[Dataset excerpts]
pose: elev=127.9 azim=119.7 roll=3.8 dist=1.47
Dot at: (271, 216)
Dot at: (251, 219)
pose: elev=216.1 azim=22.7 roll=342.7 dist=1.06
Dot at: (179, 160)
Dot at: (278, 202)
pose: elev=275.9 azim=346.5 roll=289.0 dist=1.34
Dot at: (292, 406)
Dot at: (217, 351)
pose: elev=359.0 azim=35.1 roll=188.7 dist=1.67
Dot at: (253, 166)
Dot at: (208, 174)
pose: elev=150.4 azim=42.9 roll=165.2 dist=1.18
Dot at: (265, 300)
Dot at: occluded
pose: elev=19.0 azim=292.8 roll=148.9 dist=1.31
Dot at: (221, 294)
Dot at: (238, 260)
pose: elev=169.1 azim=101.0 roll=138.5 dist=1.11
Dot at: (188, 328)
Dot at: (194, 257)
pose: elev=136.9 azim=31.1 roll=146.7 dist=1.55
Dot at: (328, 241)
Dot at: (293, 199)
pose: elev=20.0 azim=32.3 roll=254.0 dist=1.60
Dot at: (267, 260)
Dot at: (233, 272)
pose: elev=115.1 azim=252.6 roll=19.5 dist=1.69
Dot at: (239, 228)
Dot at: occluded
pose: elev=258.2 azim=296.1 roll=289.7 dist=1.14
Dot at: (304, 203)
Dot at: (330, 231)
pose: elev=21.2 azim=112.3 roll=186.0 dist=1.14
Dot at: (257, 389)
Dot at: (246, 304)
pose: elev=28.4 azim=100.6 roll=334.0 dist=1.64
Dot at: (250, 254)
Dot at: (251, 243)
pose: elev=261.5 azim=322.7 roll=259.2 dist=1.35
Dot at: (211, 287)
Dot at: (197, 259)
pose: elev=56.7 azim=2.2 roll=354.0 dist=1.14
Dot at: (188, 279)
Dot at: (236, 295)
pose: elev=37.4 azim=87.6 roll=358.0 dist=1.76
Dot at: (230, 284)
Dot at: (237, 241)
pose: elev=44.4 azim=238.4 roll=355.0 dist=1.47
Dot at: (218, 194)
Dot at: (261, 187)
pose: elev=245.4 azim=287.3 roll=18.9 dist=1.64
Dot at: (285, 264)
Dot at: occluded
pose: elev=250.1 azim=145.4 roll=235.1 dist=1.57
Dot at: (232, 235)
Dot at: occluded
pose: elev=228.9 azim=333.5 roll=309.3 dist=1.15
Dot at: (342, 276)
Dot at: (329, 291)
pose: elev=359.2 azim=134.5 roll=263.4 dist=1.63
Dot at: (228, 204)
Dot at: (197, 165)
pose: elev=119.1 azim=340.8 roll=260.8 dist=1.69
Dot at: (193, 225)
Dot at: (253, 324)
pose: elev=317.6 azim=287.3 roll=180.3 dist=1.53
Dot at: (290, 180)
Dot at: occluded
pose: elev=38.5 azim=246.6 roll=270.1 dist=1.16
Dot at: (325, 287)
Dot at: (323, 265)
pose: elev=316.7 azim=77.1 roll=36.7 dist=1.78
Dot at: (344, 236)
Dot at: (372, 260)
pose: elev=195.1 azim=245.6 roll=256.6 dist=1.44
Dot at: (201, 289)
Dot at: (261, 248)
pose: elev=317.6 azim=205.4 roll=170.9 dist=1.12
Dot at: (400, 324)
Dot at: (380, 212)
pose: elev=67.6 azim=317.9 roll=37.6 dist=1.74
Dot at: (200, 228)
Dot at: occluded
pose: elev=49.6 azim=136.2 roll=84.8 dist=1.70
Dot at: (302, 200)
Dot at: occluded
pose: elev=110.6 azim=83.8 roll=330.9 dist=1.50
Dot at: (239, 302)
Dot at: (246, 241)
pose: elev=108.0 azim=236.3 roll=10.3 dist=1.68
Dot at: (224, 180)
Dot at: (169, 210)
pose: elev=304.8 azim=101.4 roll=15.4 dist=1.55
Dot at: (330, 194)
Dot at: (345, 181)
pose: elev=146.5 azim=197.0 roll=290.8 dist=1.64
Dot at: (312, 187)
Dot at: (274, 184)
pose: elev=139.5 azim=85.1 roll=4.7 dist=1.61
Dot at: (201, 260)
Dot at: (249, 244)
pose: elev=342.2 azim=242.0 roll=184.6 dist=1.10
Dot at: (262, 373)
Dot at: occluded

[Given problem] Print every one of the records above, line for line, with no changes.

[Result of this exercise]
pose: elev=127.9 azim=119.7 roll=3.8 dist=1.47
Dot at: (271, 216)
Dot at: (251, 219)
pose: elev=216.1 azim=22.7 roll=342.7 dist=1.06
Dot at: (179, 160)
Dot at: (278, 202)
pose: elev=275.9 azim=346.5 roll=289.0 dist=1.34
Dot at: (292, 406)
Dot at: (217, 351)
pose: elev=359.0 azim=35.1 roll=188.7 dist=1.67
Dot at: (253, 166)
Dot at: (208, 174)
pose: elev=150.4 azim=42.9 roll=165.2 dist=1.18
Dot at: (265, 300)
Dot at: occluded
pose: elev=19.0 azim=292.8 roll=148.9 dist=1.31
Dot at: (221, 294)
Dot at: (238, 260)
pose: elev=169.1 azim=101.0 roll=138.5 dist=1.11
Dot at: (188, 328)
Dot at: (194, 257)
pose: elev=136.9 azim=31.1 roll=146.7 dist=1.55
Dot at: (328, 241)
Dot at: (293, 199)
pose: elev=20.0 azim=32.3 roll=254.0 dist=1.60
Dot at: (267, 260)
Dot at: (233, 272)
pose: elev=115.1 azim=252.6 roll=19.5 dist=1.69
Dot at: (239, 228)
Dot at: occluded
pose: elev=258.2 azim=296.1 roll=289.7 dist=1.14
Dot at: (304, 203)
Dot at: (330, 231)
pose: elev=21.2 azim=112.3 roll=186.0 dist=1.14
Dot at: (257, 389)
Dot at: (246, 304)
pose: elev=28.4 azim=100.6 roll=334.0 dist=1.64
Dot at: (250, 254)
Dot at: (251, 243)
pose: elev=261.5 azim=322.7 roll=259.2 dist=1.35
Dot at: (211, 287)
Dot at: (197, 259)
pose: elev=56.7 azim=2.2 roll=354.0 dist=1.14
Dot at: (188, 279)
Dot at: (236, 295)
pose: elev=37.4 azim=87.6 roll=358.0 dist=1.76
Dot at: (230, 284)
Dot at: (237, 241)
pose: elev=44.4 azim=238.4 roll=355.0 dist=1.47
Dot at: (218, 194)
Dot at: (261, 187)
pose: elev=245.4 azim=287.3 roll=18.9 dist=1.64
Dot at: (285, 264)
Dot at: occluded
pose: elev=250.1 azim=145.4 roll=235.1 dist=1.57
Dot at: (232, 235)
Dot at: occluded
pose: elev=228.9 azim=333.5 roll=309.3 dist=1.15
Dot at: (342, 276)
Dot at: (329, 291)
pose: elev=359.2 azim=134.5 roll=263.4 dist=1.63
Dot at: (228, 204)
Dot at: (197, 165)
pose: elev=119.1 azim=340.8 roll=260.8 dist=1.69
Dot at: (193, 225)
Dot at: (253, 324)
pose: elev=317.6 azim=287.3 roll=180.3 dist=1.53
Dot at: (290, 180)
Dot at: occluded
pose: elev=38.5 azim=246.6 roll=270.1 dist=1.16
Dot at: (325, 287)
Dot at: (323, 265)
pose: elev=316.7 azim=77.1 roll=36.7 dist=1.78
Dot at: (344, 236)
Dot at: (372, 260)
pose: elev=195.1 azim=245.6 roll=256.6 dist=1.44
Dot at: (201, 289)
Dot at: (261, 248)
pose: elev=317.6 azim=205.4 roll=170.9 dist=1.12
Dot at: (400, 324)
Dot at: (380, 212)
pose: elev=67.6 azim=317.9 roll=37.6 dist=1.74
Dot at: (200, 228)
Dot at: occluded
pose: elev=49.6 azim=136.2 roll=84.8 dist=1.70
Dot at: (302, 200)
Dot at: occluded
pose: elev=110.6 azim=83.8 roll=330.9 dist=1.50
Dot at: (239, 302)
Dot at: (246, 241)
pose: elev=108.0 azim=236.3 roll=10.3 dist=1.68
Dot at: (224, 180)
Dot at: (169, 210)
pose: elev=304.8 azim=101.4 roll=15.4 dist=1.55
Dot at: (330, 194)
Dot at: (345, 181)
pose: elev=146.5 azim=197.0 roll=290.8 dist=1.64
Dot at: (312, 187)
Dot at: (274, 184)
pose: elev=139.5 azim=85.1 roll=4.7 dist=1.61
Dot at: (201, 260)
Dot at: (249, 244)
pose: elev=342.2 azim=242.0 roll=184.6 dist=1.10
Dot at: (262, 373)
Dot at: occluded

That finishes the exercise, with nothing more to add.